Este hecho no es menor. Expone una peligrosa contradicción que debe ser abordada con seriedad. En la lógica constitucional boliviana, el derecho a la imagen y la privacidad no desaparecen por ostentar un cargo público, especialmente cuando el funcionario actúa en cumplimiento de la legalidad. De hecho, en virtud del artículo 21 de la Constitución Política del Estado, toda persona —funcionaria o no— tiene derecho a su imagen, a la honra y a la dignidad. Su exposición sin consentimiento, en medios o redes sociales, puede constituir una forma de violencia institucional o simbólica, más aún si ocurre en el marco de una investigación donde la persona expuesta no es investigada ni denunciada.

Los actos de fiscalización deben tener un carácter pedagógico, no escénico. No se puede banalizar el ejercicio del control público convirtiéndolo en contenido viral, como si se tratase de un concurso por “likes” o “seguidores”. La lucha contra la corrupción requiere firmeza, sí, pero también proporcionalidad, legalidad y respeto por las personas.

Ironías del espectáculo político: aquellos que enarbolan la bandera de la ley y el control, y que se promocionan como abanderados de la transparencia, terminan por vulnerar la imagen y la integridad institucional de quienes actúan de buena fe para esclarecer los hechos. Esa instrumentalización de la verdad con fines mediáticos no sólo erosiona el debido proceso, sino que genera un efecto disuasorio: ¿qué funcionario querrá colaborar con una investigación si corre el riesgo de ser públicamente expuesto o ridiculizado?

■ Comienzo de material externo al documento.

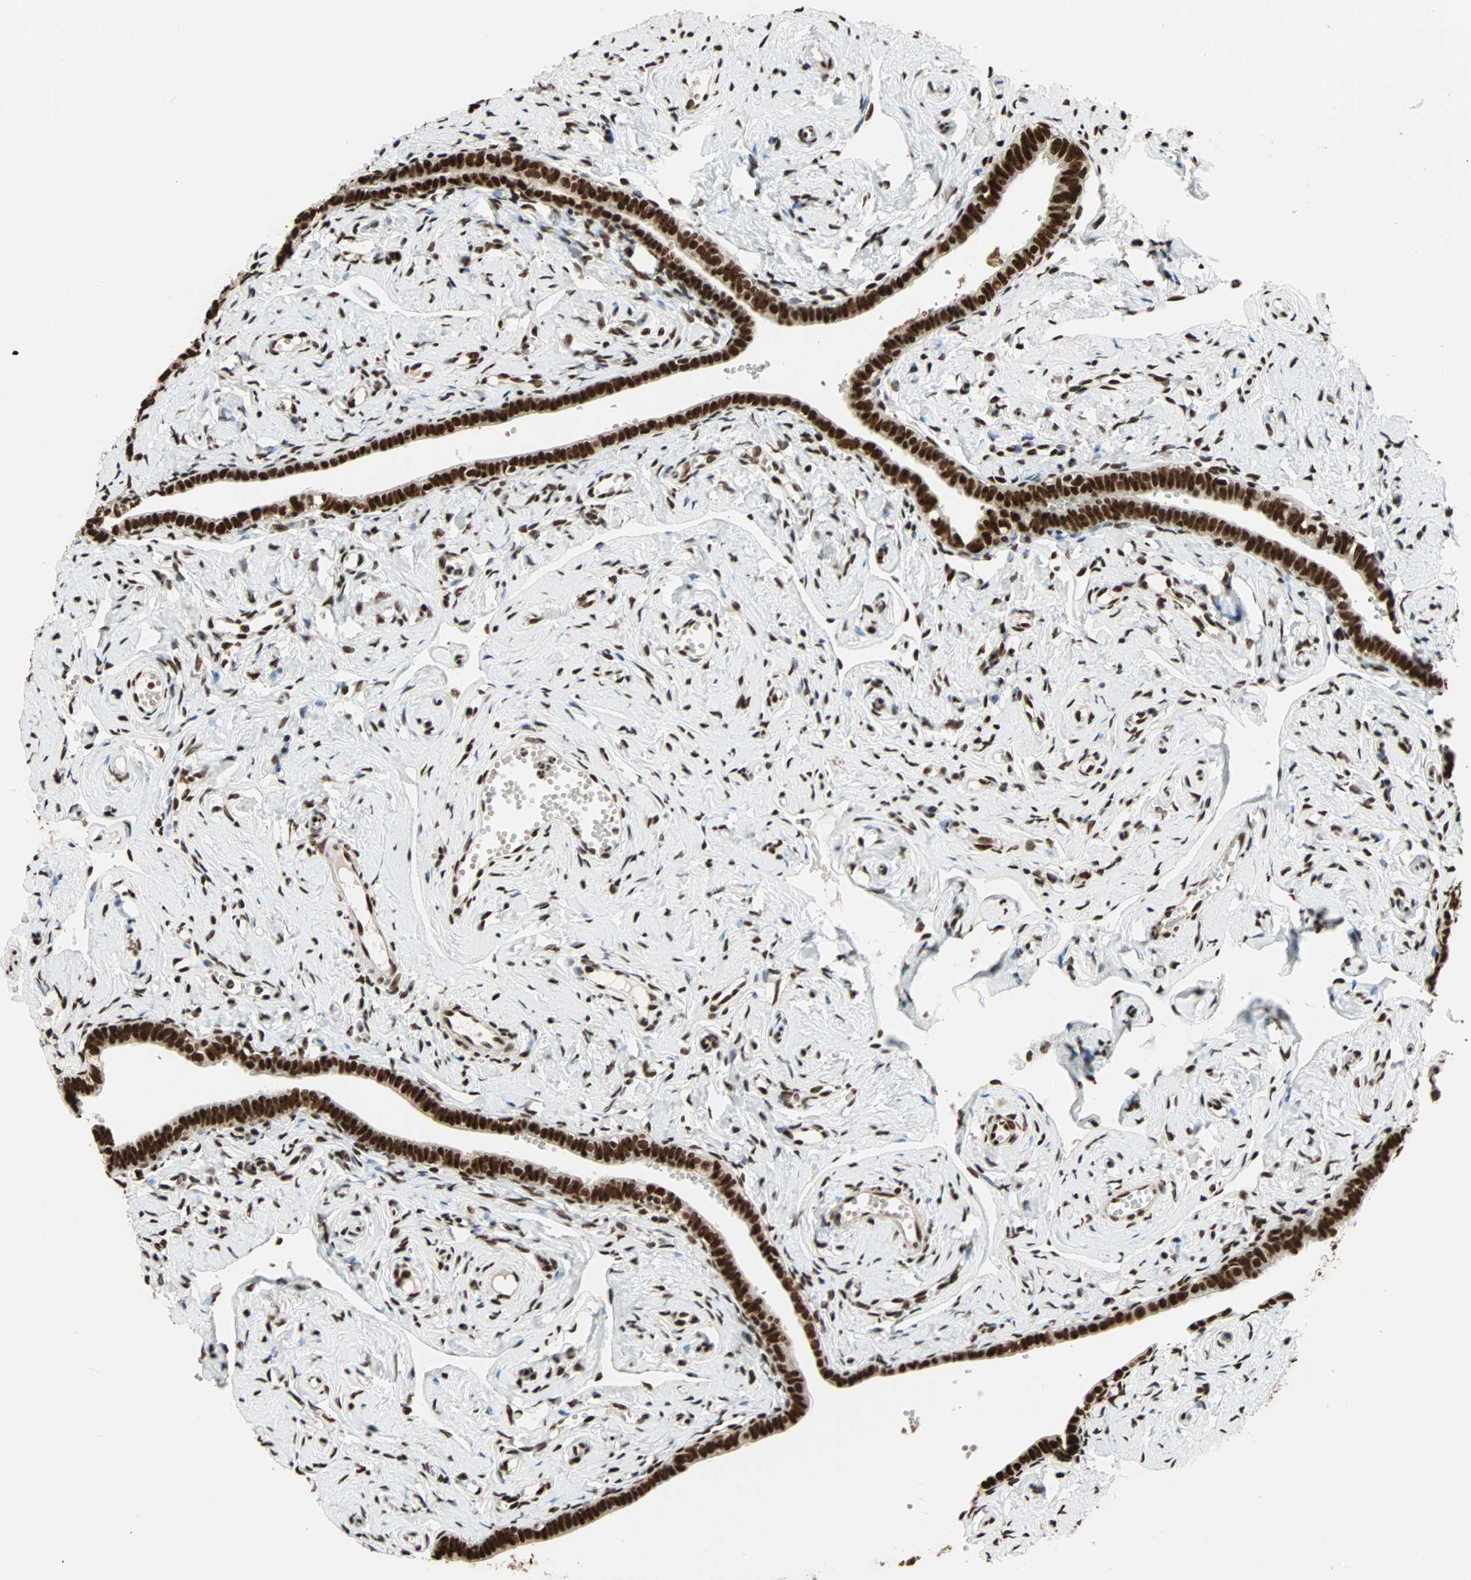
{"staining": {"intensity": "strong", "quantity": ">75%", "location": "nuclear"}, "tissue": "fallopian tube", "cell_type": "Glandular cells", "image_type": "normal", "snomed": [{"axis": "morphology", "description": "Normal tissue, NOS"}, {"axis": "topography", "description": "Fallopian tube"}], "caption": "Immunohistochemical staining of benign human fallopian tube exhibits >75% levels of strong nuclear protein positivity in approximately >75% of glandular cells. The protein is shown in brown color, while the nuclei are stained blue.", "gene": "ILF2", "patient": {"sex": "female", "age": 71}}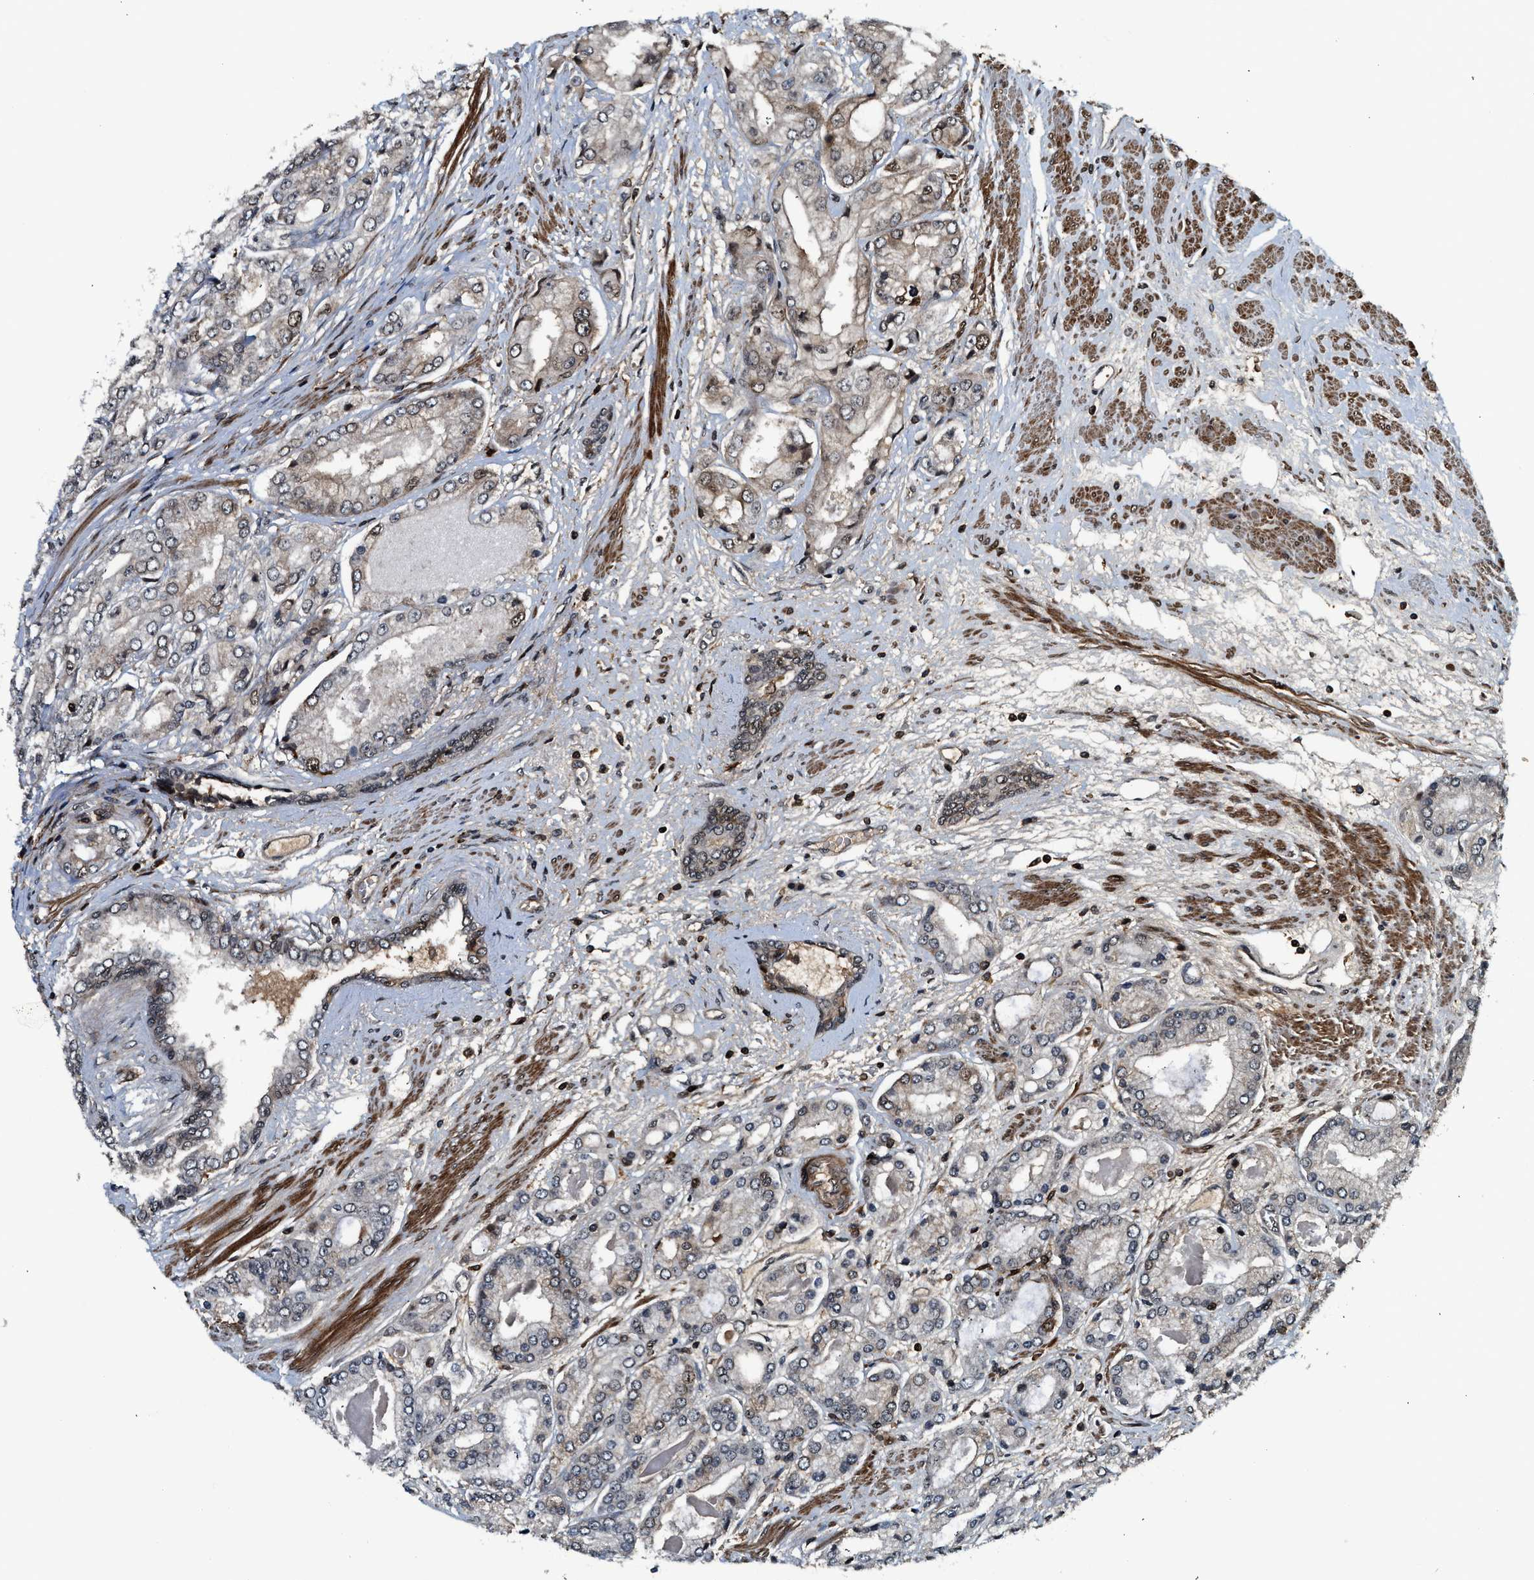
{"staining": {"intensity": "weak", "quantity": "25%-75%", "location": "cytoplasmic/membranous,nuclear"}, "tissue": "prostate cancer", "cell_type": "Tumor cells", "image_type": "cancer", "snomed": [{"axis": "morphology", "description": "Adenocarcinoma, High grade"}, {"axis": "topography", "description": "Prostate"}], "caption": "Immunohistochemical staining of human prostate cancer demonstrates low levels of weak cytoplasmic/membranous and nuclear protein positivity in approximately 25%-75% of tumor cells. The protein of interest is shown in brown color, while the nuclei are stained blue.", "gene": "MDM2", "patient": {"sex": "male", "age": 59}}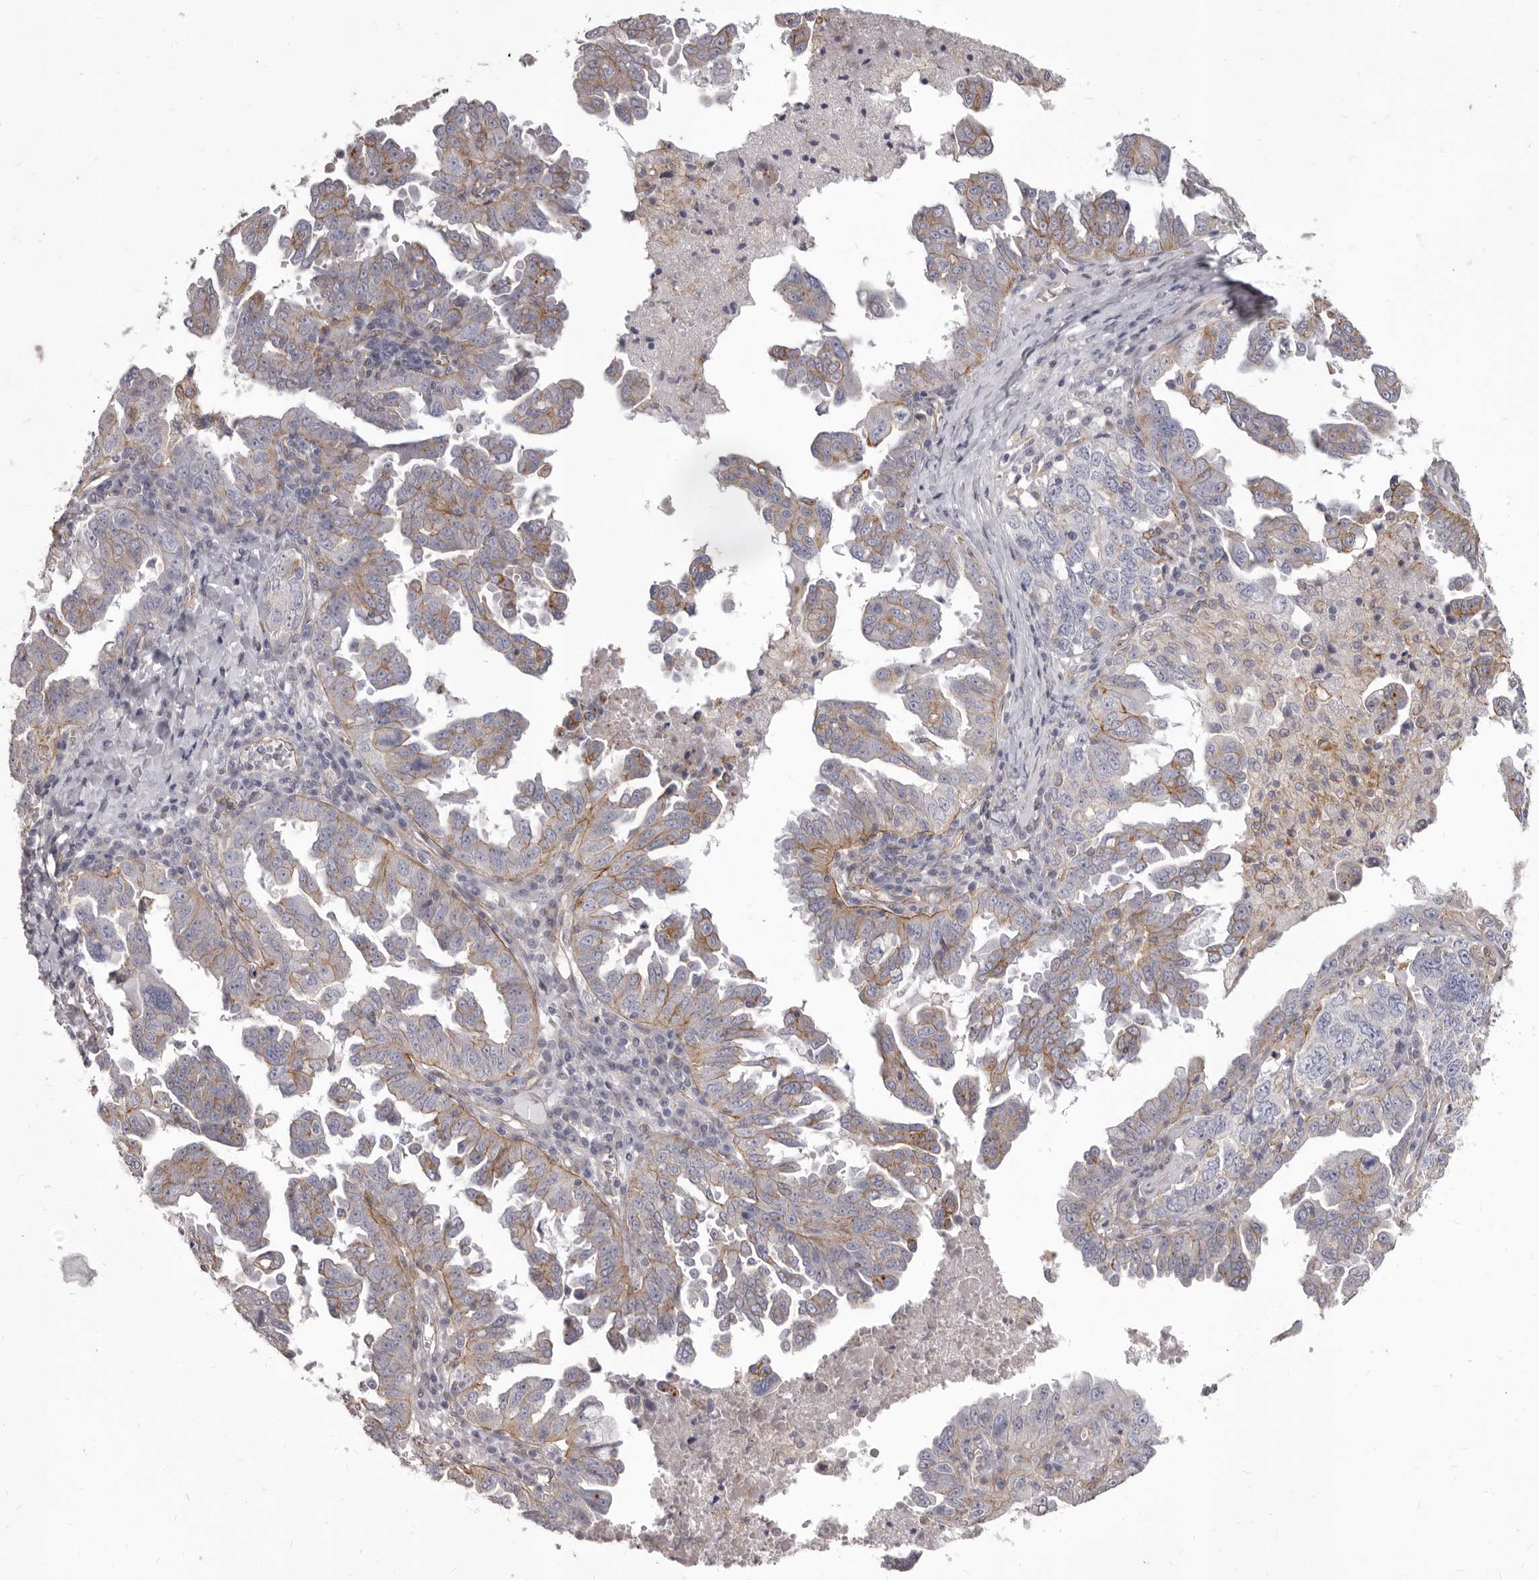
{"staining": {"intensity": "weak", "quantity": "<25%", "location": "cytoplasmic/membranous"}, "tissue": "ovarian cancer", "cell_type": "Tumor cells", "image_type": "cancer", "snomed": [{"axis": "morphology", "description": "Carcinoma, endometroid"}, {"axis": "topography", "description": "Ovary"}], "caption": "Immunohistochemical staining of human endometroid carcinoma (ovarian) demonstrates no significant expression in tumor cells.", "gene": "P2RX6", "patient": {"sex": "female", "age": 62}}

Desde una perspectiva autonómica, además, esta práctica vulnera los principios de coordinación, respeto competencial y protección de derechos, pilares esenciales del funcionamiento del régimen municipal. Si queremos construir instituciones sólidas, debemos comenzar por respetar a quienes, desde adentro, se atreven a decir la verdad y cooperar con la ley.

Por tanto, resulta imprescindible recordar que la transparencia no se construye desde el escarnio, sino desde la legalidad. Y que los verdaderos actos de fiscalización son aquellos que fortalecen la institucionalidad, no los que buscan ganarse unos cuantos porotos mediáticos a costa de la dignidad ajena.